Although I am an ordained deacon of the Catholic Church, the opinions expressed in this blog are my personal opinions. In offering these personal opinions I am not acting as a representative of the Church or any Church organization.

Tuesday, February 21, 2023

Courage and Cancellation

Before I forget them, here are just a few things that popped into my aging brain this morning on the drive home after Mass. I had some errands to run — fill the car with gas, buy milk and cream — so my mind was wonderfully empty and open to deeper thoughts. I’d considered praying the Rosary as I drove but knew I wouldn’t have time to complete five decades and I never like stopping in the middle…so my attention wandered.

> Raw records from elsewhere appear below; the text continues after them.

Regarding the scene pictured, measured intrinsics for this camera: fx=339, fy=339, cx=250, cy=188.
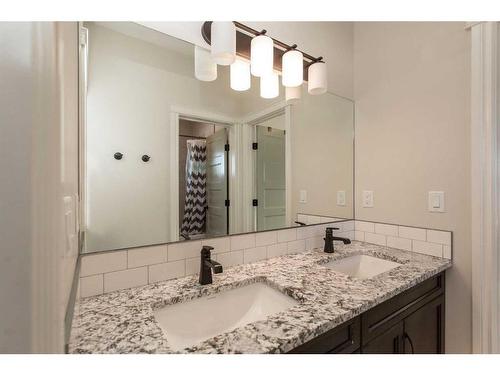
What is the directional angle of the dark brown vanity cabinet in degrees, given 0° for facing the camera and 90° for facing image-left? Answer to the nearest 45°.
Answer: approximately 315°
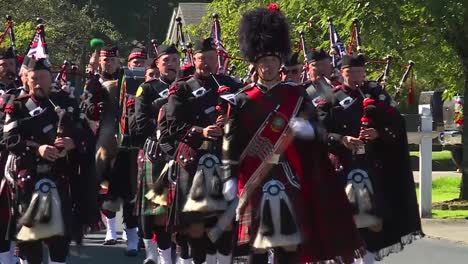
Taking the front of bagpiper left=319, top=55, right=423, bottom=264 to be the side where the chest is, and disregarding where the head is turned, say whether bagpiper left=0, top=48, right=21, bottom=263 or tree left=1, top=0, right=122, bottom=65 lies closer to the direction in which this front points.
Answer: the bagpiper

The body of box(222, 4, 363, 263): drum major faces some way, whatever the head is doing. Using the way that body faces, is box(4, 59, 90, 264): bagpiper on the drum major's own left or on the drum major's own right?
on the drum major's own right

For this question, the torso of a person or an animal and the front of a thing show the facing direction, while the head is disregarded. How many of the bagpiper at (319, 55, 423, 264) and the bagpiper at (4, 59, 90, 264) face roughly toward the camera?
2

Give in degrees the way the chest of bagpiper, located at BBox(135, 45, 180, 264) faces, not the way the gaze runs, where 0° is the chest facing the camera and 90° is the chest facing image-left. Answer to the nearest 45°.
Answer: approximately 315°

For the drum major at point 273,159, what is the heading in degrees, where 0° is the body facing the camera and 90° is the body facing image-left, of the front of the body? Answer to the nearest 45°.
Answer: approximately 0°

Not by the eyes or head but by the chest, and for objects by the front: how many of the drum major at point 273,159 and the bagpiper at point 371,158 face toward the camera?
2

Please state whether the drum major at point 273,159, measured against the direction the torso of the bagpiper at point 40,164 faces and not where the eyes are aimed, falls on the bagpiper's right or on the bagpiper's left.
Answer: on the bagpiper's left

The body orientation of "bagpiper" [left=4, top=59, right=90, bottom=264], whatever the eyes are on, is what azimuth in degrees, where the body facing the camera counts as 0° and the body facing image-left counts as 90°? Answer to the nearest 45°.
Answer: approximately 0°
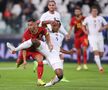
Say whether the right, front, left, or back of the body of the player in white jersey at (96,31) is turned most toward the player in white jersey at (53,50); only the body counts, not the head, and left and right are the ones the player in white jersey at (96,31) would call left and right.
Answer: front

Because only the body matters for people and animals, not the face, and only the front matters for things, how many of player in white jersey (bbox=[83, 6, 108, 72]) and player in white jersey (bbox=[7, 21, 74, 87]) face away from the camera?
0

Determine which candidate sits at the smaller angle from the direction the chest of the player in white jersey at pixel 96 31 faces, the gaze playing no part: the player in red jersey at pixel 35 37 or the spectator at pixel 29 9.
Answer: the player in red jersey

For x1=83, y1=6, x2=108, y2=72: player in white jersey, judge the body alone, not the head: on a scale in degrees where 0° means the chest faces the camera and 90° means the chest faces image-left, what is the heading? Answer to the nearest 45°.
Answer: approximately 0°

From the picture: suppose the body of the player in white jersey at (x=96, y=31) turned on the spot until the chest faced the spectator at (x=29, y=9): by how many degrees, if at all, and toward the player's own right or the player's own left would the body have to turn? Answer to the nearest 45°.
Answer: approximately 135° to the player's own right

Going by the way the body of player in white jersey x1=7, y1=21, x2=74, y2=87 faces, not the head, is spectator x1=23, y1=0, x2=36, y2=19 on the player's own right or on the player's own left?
on the player's own right

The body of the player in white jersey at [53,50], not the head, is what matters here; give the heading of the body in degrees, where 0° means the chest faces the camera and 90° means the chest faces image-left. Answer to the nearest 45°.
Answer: approximately 45°

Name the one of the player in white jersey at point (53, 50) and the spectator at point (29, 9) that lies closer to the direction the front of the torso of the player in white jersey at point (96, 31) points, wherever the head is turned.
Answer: the player in white jersey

I found myself thinking about a young woman, born in North Korea, who ultimately escaped via China, Mongolia, South Korea, and finally to the United States. I had seen her interviewed on TV the other day, and her courage and wisdom overwhelmed me. In China she and her mother were forced into sex slavery, but she managed to escape, crossed the Gobi Desert into Mongolia, and from there made her way to South Korea. She came to the USA and eventually graduated from Columbia, a university where she encountered a woke American version of the forced leftist orthodoxy she thought she had left behind in North Korea. Her name is Yeonmi Park, and she’s written two books: one about her escape, In Order to Live; and another, While Time Remains. The latter relates her experiences dealing with leftist political indoctrination here in the United States, especially in Academia. She is a remarkable and courageous young woman, and I have ordered both books. I might write about them in a future post. 

Listening to her, though, led me to consider the lack of moral courage, indeed the outright cowardice of so many Americans, especially young college-age Americans. They seem so afraid of being out of sync with the current zeitgeist, so afraid to speak up in defense of truth and what is right, that they succumb to social and psychological pressures, and to the fear of “cancellation”, believing or at best not daring to contradict whatever lies they are told. Because they have been so thoroughly indoctrinated at every educational level, they find if far easier to let others think for them rather than taking the time to study, to learn the truth, and perhaps even to think for themselves. When I consider our young service men and women, who exhibit remarkable physical and moral courage almost daily, I am appalled by the moral cowardice of far too many of the “more educated” among our youth. 

Of course, the indoctrination of our children and young adults plays right into the hands of those who seek to rule us. The young folks are so accustomed to believing everything they are told by their controllers, that the chosen rulers can claim infallibility, even in the face of failure. An abject failure that turns into a deadly fiasco — for example, Afghanistan — is hailed as a huge success and the woke media and party-lime politicians just rave about it. And the more such things occur, the more often truth is hidden behind lies, the more the workers and drones in the hive actually come to believe what they’re saying. 

The only solution is to speak the truth always, regardless of the consequences. That’s really the best definition of moral courage.